The first and seemingly easiest way of introducing this movement to video is what is called a Slider. So, Brent & I went looking at sliders. Did you know that the good ones are bloody expensive, like in the thousand and thousands of dollars?! Not knowing a thing about them and finding renting not practical, I went looking for a cost effective slider that would be a good tool to learn with. I found the Revo 23″ Camera Track Slider and I’m impressed how well simple works.
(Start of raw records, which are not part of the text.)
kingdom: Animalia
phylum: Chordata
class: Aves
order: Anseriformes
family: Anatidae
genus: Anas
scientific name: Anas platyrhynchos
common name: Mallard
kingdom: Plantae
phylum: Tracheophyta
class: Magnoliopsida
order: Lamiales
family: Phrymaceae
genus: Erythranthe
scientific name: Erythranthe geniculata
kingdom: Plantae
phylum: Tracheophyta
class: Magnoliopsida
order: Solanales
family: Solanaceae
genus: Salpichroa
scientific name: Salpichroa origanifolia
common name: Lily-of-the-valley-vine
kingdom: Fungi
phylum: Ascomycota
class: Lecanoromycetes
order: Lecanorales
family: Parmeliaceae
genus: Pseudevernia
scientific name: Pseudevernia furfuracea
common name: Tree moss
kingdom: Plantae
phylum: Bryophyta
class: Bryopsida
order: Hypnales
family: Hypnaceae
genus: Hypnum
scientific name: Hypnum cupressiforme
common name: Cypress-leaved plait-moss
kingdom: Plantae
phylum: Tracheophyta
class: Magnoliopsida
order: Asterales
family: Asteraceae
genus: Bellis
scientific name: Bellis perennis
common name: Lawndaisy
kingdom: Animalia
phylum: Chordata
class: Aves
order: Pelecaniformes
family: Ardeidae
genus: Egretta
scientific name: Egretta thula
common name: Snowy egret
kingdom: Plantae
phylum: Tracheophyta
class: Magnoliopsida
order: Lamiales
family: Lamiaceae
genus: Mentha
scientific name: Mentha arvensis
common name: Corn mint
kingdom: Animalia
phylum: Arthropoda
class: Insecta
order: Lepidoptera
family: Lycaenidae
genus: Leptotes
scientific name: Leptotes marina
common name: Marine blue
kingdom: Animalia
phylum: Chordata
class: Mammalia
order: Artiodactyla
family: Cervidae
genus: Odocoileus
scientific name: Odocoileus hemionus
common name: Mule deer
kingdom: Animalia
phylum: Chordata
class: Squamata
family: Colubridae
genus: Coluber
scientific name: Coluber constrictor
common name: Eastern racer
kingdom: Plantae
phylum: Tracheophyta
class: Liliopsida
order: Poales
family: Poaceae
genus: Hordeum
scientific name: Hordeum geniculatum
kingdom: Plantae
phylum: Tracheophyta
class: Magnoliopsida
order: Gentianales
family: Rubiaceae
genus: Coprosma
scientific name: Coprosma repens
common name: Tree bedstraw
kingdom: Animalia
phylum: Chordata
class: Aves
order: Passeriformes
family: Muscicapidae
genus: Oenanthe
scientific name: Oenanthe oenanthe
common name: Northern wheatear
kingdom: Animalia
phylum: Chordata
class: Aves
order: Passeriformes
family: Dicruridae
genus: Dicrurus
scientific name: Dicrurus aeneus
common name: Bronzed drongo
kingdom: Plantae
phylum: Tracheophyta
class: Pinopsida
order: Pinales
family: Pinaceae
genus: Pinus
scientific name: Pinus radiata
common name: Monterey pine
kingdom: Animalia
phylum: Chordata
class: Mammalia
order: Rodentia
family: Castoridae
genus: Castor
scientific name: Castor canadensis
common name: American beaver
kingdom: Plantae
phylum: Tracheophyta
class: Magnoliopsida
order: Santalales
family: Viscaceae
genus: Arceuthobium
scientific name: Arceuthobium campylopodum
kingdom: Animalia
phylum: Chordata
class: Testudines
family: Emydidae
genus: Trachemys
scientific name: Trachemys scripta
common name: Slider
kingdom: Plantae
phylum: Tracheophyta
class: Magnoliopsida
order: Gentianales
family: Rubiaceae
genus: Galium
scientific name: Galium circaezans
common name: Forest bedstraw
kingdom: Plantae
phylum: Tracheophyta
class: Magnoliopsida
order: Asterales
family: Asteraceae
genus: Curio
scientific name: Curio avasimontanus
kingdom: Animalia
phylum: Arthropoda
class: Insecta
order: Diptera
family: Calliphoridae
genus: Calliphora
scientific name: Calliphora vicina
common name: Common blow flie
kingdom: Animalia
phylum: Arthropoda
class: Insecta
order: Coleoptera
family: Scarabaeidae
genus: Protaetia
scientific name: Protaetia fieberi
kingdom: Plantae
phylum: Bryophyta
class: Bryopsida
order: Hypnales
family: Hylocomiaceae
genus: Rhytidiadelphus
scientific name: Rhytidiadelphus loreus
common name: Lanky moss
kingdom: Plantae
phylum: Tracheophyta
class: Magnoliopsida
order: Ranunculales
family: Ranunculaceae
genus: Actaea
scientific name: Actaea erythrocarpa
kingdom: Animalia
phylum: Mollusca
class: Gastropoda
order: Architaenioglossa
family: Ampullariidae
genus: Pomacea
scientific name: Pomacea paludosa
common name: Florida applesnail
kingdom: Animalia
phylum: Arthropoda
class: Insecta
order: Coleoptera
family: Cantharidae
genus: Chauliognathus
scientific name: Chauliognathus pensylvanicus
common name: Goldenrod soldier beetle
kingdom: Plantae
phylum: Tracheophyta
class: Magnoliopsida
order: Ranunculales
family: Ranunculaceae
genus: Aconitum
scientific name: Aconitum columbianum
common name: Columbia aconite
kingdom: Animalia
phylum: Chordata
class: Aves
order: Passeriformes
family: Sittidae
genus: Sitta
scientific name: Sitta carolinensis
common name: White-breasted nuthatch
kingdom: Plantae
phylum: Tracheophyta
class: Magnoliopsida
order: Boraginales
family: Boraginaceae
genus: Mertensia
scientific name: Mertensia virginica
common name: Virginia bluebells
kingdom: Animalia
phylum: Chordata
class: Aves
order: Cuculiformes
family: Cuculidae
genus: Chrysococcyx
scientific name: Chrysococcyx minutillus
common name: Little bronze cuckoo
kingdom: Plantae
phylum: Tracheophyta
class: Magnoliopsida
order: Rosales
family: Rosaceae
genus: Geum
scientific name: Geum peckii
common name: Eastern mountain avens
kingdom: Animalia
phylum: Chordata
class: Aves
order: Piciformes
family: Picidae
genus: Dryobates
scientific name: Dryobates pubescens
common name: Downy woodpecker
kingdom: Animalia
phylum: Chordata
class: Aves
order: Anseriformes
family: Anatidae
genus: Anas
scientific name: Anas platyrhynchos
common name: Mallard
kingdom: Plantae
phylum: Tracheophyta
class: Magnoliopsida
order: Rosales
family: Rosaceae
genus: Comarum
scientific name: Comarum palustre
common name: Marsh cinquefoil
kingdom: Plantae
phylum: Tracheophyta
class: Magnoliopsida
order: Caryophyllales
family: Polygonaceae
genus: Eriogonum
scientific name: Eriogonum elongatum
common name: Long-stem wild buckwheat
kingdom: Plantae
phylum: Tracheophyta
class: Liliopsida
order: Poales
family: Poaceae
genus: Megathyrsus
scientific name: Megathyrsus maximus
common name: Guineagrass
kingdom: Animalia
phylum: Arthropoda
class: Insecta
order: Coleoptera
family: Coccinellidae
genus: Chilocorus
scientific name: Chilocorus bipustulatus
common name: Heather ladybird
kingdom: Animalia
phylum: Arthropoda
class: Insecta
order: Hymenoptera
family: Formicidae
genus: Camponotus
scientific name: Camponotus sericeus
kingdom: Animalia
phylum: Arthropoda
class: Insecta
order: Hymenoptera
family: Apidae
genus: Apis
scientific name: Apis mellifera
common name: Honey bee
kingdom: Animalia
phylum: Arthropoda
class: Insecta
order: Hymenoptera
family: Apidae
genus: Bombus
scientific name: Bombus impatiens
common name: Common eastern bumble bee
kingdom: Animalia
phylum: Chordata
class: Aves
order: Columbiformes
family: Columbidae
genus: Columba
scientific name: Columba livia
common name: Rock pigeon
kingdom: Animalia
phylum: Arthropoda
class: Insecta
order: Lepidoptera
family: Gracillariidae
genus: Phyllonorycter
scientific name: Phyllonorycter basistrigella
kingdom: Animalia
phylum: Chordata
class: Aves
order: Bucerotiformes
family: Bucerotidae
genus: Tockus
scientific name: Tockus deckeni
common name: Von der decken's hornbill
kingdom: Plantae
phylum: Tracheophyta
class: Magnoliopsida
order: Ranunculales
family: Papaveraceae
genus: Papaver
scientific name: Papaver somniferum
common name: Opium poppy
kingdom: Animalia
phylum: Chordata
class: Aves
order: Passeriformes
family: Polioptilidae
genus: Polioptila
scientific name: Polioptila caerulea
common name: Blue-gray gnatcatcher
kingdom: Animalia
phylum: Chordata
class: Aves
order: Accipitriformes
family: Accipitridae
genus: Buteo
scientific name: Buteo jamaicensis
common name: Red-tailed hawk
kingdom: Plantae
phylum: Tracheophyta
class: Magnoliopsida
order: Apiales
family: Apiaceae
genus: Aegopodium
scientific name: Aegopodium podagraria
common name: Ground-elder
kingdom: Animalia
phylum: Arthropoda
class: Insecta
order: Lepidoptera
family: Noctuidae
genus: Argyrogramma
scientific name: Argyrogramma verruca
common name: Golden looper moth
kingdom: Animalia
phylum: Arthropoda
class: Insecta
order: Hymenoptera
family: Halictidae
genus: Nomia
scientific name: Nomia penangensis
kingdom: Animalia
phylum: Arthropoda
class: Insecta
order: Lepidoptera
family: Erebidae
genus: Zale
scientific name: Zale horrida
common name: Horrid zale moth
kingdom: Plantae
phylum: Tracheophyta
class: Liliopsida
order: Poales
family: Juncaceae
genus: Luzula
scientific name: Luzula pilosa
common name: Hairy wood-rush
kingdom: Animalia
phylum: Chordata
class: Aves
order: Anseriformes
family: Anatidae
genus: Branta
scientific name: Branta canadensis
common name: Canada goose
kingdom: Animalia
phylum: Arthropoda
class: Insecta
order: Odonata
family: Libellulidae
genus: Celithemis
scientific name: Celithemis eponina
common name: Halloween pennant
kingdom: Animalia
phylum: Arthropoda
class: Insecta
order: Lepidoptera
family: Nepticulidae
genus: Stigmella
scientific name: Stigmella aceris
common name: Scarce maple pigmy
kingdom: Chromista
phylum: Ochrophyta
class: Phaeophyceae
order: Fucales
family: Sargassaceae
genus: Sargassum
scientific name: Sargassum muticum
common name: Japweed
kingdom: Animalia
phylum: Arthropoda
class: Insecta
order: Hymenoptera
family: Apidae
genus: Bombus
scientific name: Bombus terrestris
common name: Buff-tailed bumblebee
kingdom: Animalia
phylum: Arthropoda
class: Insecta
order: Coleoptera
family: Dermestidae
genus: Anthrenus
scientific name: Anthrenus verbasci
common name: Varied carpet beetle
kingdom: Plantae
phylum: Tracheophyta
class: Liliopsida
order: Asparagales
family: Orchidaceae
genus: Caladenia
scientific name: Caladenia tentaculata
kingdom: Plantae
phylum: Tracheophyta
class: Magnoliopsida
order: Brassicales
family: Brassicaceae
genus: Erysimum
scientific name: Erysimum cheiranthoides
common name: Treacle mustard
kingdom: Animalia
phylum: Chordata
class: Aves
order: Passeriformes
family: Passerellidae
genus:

As you see, the Slider is in a sense just a long camera rail. But in this case, there is a platform on it that can slide, really smoothly. On the Revo I mounted a RRS plate on the bottom so I could mount it to a tripod (it comes with short legs so it can go right on the ground). I then added a small RRS ballhead to the slider platform so I could attach the Nikon 1 V3 and change its orientation. In the top video, I simply pushed the V3 across the slider in front of the Corsair and you can see that effect. The second video, while I slide the V3 across the slider, I rotated the whole assembly on the tripod using the panning motion of the tripod head. Now the UPS man had only delivered this rig an hour before I shot these so these are just the first tests. Tests to me only count when set up in the real world (yes, I know that’s a model), so I took time to find the location, the lighting and set the angle of view. So for my first tests, I was pleased. Pleased that the Revo did such a great job for only pennies. Bummed I have a long ways to go and now, have another tool to figure out how to get around in my luggage.